AE 09: Logistic regression introduction

Important
  • Open RStudio and create a subfolder in your AE folder called “AE-09”.

  • Go to the Canvas and locate your AE-09 assignment to get started.

  • Upload the ae-09.qmd and framingham.csv files into the folder you just created.

Packages

library(tidyverse)
library(broom)
library(ggformula)
library(mosaic)
library(knitr)

heart_disease <- read_csv("../data/framingham.csv") |>
  select(totChol, TenYearCHD, age, BMI, cigsPerDay, heartRate)

Data: Framingham study

This data set is from an ongoing cardiovascular study on residents of the town of Framingham, Massachusetts. We want to use the total cholesterol to predict if a randomly selected adult is high risk for heart disease in the next 10 years.

Response variable

  • TenYearCHD:
    • 1: Patient developed heart disease within 10 years of exam
    • 0: Patient did not develop heart disease within 10 years of exam

What’s my predictor variable?

Based on your group, use the following as your predictor variable.

  • Group 1 - totChol: total cholesterol (mg/dL)
  • Group 2 -BMI: patient’s body mass index
  • Group 3 -cigsPerDay: number of cigarettes patient smokes per day
  • Group 4 -heartRate: Heart rate (beats per minute)

Exercise 0

Look up the drop_na function. Describe how it works. Drop any rows with missing data in TenYearCHD or your aassigned predictor.

Exercise 1

Generate a plot and table of TenYearCHD, and a plot to visualize the relationship between TenYearCHD and totChol. Hint: none of these should be scatterplots.

Exercise 2

Generate a scatterplot of totChol vs. TenYearCHD. Use gf_lm() to add a line to your plot. Do you think this is a good model? Why or why not?

Exercise 3

State whether a linear regression model or logistic regression model is more appropriate for each of your research projects.

Exercise 4

Using the table you generated in Exercise 1 (answer 1-3 on the board):

  1. Based on our data, what is considered “success”?

  2. What is the probability a randomly selected person will be a “success”?
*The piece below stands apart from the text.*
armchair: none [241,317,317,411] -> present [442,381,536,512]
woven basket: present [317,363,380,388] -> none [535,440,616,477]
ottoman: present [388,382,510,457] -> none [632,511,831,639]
  3. What are the odds a randomly selected person will be a “success”?

  4. What are the log-odds a randomly selected person will be a “success”?

Exercise 5

On the whiteboard, show that the formula for log-odds (see the slide) corresponds with the formula of probability on the slide.

Exercise 6

Generate a plot of TenYearCHD vs. your groups predictor variable. Based on this plot, what do you think the relationship between this variable and TenYearCHD is?

Exercise 7

Fit a logistic regression model predicting the probability of developing heart disease within the next 10 years from your assigned predictor. Have your reporter write your model on the white board in both the logistic and probability form. Interpret the coefficient of your predictor in context.

Exercise 8

Look at the first row in heart_disease, what log-odds and probability would you predict for this observation. Find your response variable and plug it into the model you just wrote down. Only use the exp function along with addition, subtraction, multiplication, and division to compute your estimate.

Exercise 9

  1. Use predict to generate a vector of predicted probability for the whole data set.
  2. Use mutate to add this vector of predicted probabilities to the original data set.
  3. Plot the predicted probabilities against your explanatory variable.

Submission

Important

To submit the AE:

  • Render the document to produce the HTML file with all of your work from today’s class.
  • Upload your QMD and HTML files to the Canvas assignment.